Sangue artificial, massa que simula pele machucada, roupas rasgadas e um objetivo em comum: fazer amigos. Estes foram os elementos que uniram cerca de 40 pessoas na tarde de ontem na 1 Zombie Walk de Londrina. O evento, que já é realizado há vários anos nas principais capitais do País, chegou à cidade e reuniu os admiradores de filmes e jogos de horror.

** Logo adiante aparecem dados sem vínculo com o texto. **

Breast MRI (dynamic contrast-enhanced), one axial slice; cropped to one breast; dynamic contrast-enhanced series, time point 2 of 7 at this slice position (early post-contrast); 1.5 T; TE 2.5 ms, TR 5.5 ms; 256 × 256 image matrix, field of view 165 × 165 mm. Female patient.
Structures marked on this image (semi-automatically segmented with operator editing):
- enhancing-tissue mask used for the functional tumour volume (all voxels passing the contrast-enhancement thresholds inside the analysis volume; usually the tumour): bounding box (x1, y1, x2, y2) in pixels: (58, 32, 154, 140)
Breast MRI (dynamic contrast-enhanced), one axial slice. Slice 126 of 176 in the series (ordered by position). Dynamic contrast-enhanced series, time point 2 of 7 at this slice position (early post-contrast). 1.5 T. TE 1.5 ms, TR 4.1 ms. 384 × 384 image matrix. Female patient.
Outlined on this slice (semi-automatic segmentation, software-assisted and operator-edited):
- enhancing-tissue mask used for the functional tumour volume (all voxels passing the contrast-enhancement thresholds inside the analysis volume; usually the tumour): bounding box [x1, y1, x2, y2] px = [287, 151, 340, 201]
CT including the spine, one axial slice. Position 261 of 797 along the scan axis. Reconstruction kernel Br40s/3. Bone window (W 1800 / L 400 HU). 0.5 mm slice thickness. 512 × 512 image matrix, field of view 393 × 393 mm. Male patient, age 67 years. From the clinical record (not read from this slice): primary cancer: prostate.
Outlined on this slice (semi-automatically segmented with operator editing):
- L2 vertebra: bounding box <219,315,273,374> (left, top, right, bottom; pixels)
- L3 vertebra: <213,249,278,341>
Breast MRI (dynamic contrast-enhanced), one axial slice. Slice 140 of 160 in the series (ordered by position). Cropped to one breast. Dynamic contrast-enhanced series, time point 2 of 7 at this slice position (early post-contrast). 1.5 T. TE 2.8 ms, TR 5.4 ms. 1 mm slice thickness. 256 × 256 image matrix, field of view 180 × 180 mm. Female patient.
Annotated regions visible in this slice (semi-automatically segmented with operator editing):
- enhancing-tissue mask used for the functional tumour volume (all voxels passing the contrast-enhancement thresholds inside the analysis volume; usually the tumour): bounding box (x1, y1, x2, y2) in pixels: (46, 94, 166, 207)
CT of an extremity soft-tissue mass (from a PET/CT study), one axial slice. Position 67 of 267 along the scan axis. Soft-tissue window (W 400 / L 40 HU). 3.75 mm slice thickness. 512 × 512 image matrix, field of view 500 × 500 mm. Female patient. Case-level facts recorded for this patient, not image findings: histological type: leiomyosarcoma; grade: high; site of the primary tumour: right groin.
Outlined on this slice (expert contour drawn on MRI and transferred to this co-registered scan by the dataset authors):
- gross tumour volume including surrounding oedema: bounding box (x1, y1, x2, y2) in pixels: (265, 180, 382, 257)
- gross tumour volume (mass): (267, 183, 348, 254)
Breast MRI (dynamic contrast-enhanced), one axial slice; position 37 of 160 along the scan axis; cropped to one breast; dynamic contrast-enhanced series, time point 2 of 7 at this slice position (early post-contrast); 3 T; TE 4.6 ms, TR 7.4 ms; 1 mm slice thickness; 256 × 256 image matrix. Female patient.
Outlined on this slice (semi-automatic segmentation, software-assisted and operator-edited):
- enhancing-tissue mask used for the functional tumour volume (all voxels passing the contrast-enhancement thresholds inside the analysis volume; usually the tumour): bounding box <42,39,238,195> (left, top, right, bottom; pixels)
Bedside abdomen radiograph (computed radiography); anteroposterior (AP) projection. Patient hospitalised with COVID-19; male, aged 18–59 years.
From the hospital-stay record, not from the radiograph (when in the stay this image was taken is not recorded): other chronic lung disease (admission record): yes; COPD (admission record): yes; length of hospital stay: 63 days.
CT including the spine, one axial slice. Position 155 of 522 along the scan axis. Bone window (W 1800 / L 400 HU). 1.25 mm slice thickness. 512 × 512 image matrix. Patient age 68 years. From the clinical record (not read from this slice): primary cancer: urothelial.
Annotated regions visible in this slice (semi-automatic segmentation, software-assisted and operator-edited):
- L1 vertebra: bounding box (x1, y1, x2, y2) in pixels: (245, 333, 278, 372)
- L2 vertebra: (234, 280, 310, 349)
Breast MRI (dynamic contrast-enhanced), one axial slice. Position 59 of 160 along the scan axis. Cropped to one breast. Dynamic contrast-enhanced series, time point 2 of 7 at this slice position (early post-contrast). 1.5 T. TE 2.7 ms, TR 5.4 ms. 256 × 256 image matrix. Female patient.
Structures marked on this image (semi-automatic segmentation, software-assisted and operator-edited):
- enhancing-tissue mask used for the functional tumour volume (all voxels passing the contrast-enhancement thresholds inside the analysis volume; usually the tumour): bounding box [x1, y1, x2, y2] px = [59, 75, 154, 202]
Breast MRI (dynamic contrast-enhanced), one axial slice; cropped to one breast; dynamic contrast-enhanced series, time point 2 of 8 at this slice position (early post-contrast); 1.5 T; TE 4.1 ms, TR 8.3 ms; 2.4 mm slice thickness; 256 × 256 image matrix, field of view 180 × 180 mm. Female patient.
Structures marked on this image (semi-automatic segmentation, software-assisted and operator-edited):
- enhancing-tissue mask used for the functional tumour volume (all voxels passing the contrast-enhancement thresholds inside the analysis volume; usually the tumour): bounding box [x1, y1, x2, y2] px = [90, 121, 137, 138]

A ideia de fazer a caminhada partiu de um grupo de jovens que montou uma comunidade em uma rede social da internet para discutir o assunto. Conforme João Paulo Batista Alves, a proposta é encontrar outras pessoas que gostem dos mesmos temas. ''É uma forma de conhecer gente que têm algo em comum. Vamos caminhar do cemitério São Pedro, até um bar próximo e lá teremos show de várias bandas que tocam músicas nos estilos horror punk, punk rock e hardcore'', disse, explicando que esses são os estilos musicais que mais agradam os ''zumbis''.
Entre os participantes da caminhada estavam pessoas de diversas idades e profissões. Antonio Carlos Rizzi tem 25 anos, é professor, e disse que conheceu o movimento por amigos que também gostam do tema. ''Acho que já estava na hora de acontecer esse evento em Londrina. Várias cidades já realizaram. Fiquei com medo de vir todo caracterizado e não encontrar mais ninguém vestido. Mas a diversão está em arriscar e o pessoal compareceu animado'', disse.
Eunice de Paula é mãe de Ocimar Ramos Góes Filho, 9 anos, e Eliza de Paula Soares, 18 anos. Ela aprova e incentiva a participação dos filhos na caminhada. ''Acho saudável, é uma maneira de mostrar o que eles sentem sem agredir ninguém. Minha filha já participou da Zombie Walk em outras cidades, acho interessante e eles se divertem'', afirmou.
Para Vicente Aparecido Lopes, mais do que fazer amigos, o seu objetivo é fazer as pessoas sentirem medo e ''agitar'' a cidade. ''Buscamos informações na internet para fazer a maquiagem certa, acompanhamos a comunidade e decidimos vir participar'', comentou.